When you first start running every run can be an achievement, you may have reached a goal every time you ran as you built from 1 min to 2 mins to 45 mins in such a short space of time; really 5k in 8 weeks? Yes 5k in 8 weeks, it’s achievable, doable, makes you feel amazing and makes you feel as though you can conquer the world. What’s next, what’s next?
Oh but the fickle friend that is running! At some point the gains you made in the first 8 weeks are going to be harder to achieve and this can be demoralising and soul destroying, all that hard work and now you feel as though you are stuck in mud. How do I get faster? Better? Run for longer? and all without getting injured?
Sticking with a plan
Sticking with a plan and staying on track can be hard when you have seen so much progress going from 0 to 5km in a relatively short period of time as you may just want to run and run and run. And who can blame you, you’ve found a legal high! But it takes a lot of discipline to hold back rather than just pushing forward and you risk injury if you try to go further than your body is ready for. If you have just started running your training age may still be fairly young, and I mean weeks rather than years.
Stay alert and listen to your body, do you have any aches or pains that weren't there a couple of weeks ago. Do these aches and pains get worse when you run, have you done anything differently, did you go dancing at the weekend? When was the last time you bought trainers, have you got new trainers that have affected your gait? Just by asking some simple questions you can usually establish the cause of any aches and pains, there is a fine line between just normal muscle ache as your muscles adapt to a new regime and actual weakness that can lead to long term damage.
Is there such a thing as injury free running?
Running and how to stay injury free is one of the most pressing questions on every runner's mind and as you start to increase your distance from 5k you need to be mindful of how to stay as injury free as possible.

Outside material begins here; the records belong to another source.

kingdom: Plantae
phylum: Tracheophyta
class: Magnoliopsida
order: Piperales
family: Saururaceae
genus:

Avoid the terrible too's, don't do too much, too soon, too quickly
Increase your weekly mileage by 10% only and listen to your body, this may even be too much after a few weeks so cut back if you are feeling tired. You need to rest, this is part of the process
Let your body be the boss, injuries don't tend to happen overnight, so if you have a niggle, have a couple of days off and rest. If a couple of days’ rest doesn't help, then seek advice from a sports specialist.
Get good shoes and if they don't feel right, take them back and keep exchanging them until they do!
Keep a diary of your runs, just make notes on the time of day, the weather, how you were feeling and the miles and pace. Try not to be too obsessive about it, just make a record of your runs. It's good to see your progress and you will be able to see patterns emerging, maybe stress at work, your diet, sleep patterns, these can all have an effect on how you feel when running.
Cross train, I know we are all really busy but a bit of cross training will really help your running, Pilates or Yoga, a Spin class or lifting weights will all help your overall fitness
Respect the miles, a mile is a mile, it’s a long way and most people don’t run it!